Tanking is no longer the cartoonish version of years past, when rosters were gutted overnight and lineups looked barely NBA-caliber. Today’s “shame rankings” are more nuanced. Utah, Sacramento, and Indiana are prime examples of organizations walking the tightrope between development and defeat, trying to preserve future flexibility while still selling hope to their fan bases.
The Jazz lean into extended looks for young players and experimental lineups that prioritize growth over immediate results. The Kings, perennially hovering around the play-in conversation, face a different dilemma: push for marginal postseason experience or subtly pivot when the season starts to slip. The Pacers, stuck in the middle for years, are emblematic of a franchise that must decide whether chasing the eighth seed is worth sacrificing lottery odds and long-term ceiling.
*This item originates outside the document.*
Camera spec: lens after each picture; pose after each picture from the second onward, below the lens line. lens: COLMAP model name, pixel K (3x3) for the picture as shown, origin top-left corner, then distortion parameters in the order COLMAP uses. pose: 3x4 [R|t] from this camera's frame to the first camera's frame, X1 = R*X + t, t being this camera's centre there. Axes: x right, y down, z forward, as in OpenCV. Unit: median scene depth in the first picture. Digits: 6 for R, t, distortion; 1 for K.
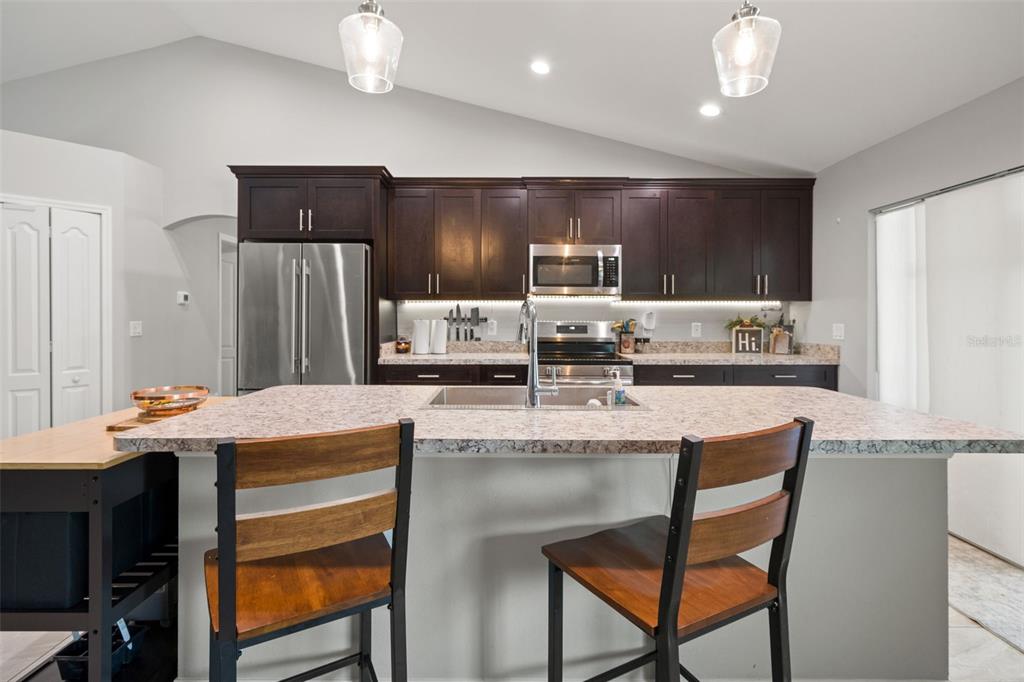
lens RADIAL K [[480.7, 0, 509.1], [0, 480.7, 320.5], [0, 0, 1]] dist [0.000675, 0.000019]
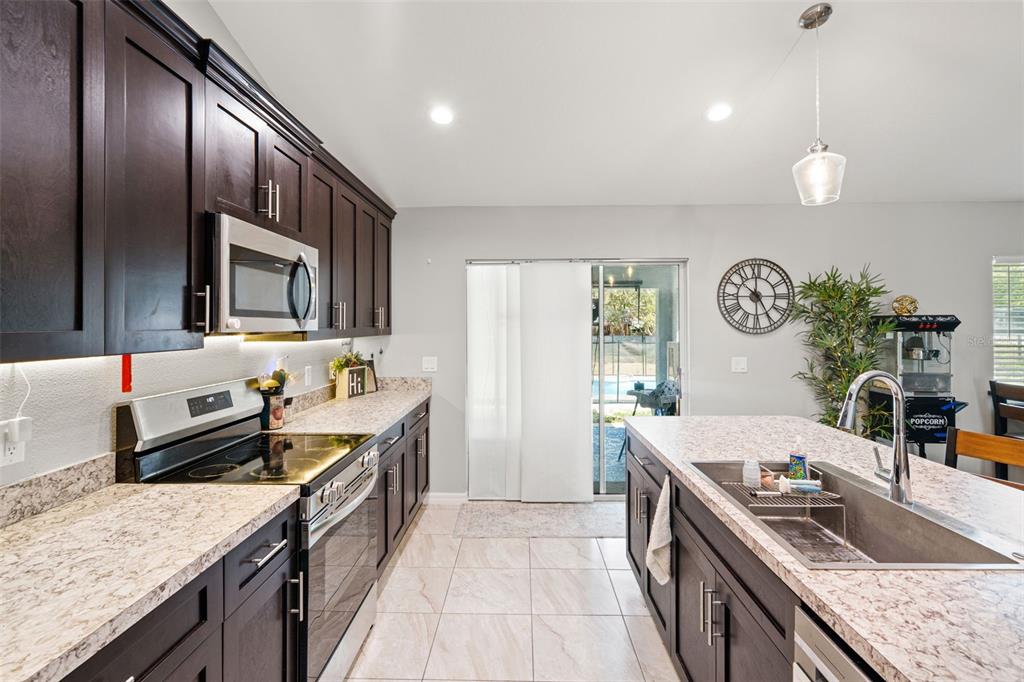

League rules have tried to curb the most blatant forms of losing. Flattened lottery odds and play-in incentives were designed to keep more teams competitive deeper into the season. Yet the incentives to bottom out remain powerful. One transformative draft pick can reset a timeline, reshape a cap sheet, and change a franchise’s identity in a way that chasing 40 wins rarely can.
The shame, then, isn’t just in losing. It lies in the gray area: resting healthy veterans for “maintenance,” shutting down borderline stars late in the year, or leaning heavily on unproven prospects in crunch time. These are defensible basketball decisions, but together they form a pattern.
Until the NBA fully realigns incentives, the race to the bottom will remain a shadow competition. The Jazz, Kings, Pacers, and their peers aren’t merely bad; they are strategic, calculating, and acutely aware that in today’s NBA, sometimes the ugliest short-term product is the most rational long-term play.
Tanking is no longer the cartoonish version of years past, when rosters were gutted overnight and lineups looked barely NBA-caliber. Today’s “shame rankings” are more nuanced. Utah, Sacramento, and Indiana are prime examples of organizations walking the tightrope between development and defeat, trying to preserve future flexibility while still selling hope to their fan bases.
The Jazz lean into extended looks for young players and experimental lineups that prioritize growth over immediate results. The Kings, perennially hovering around the play-in conversation, face a different dilemma: push for marginal postseason experience or subtly pivot when the season starts to slip. The Pacers, stuck in the middle for years, are emblematic of a franchise that must decide whether chasing the eighth seed is worth sacrificing lottery odds and long-term ceiling.
League rules have tried to curb the most blatant forms of losing. Flattened lottery odds and play-in incentives were designed to keep more teams competitive deeper into the season. Yet the incentives to bottom out remain powerful. One transformative draft pick can reset a timeline, reshape a cap sheet, and change a franchise’s identity in a way that chasing 40 wins rarely can.
The shame, then, isn’t just in losing. It lies in the gray area: resting healthy veterans for “maintenance,” shutting down borderline stars late in the year, or leaning heavily on unproven prospects in crunch time. These are defensible basketball decisions, but together they form a pattern.
Until the NBA fully realigns incentives, the race to the bottom will remain a shadow competition. The Jazz, Kings, Pacers, and their peers aren’t merely bad; they are strategic, calculating, and acutely aware that in today’s NBA, sometimes the ugliest short-term product is the most rational long-term play.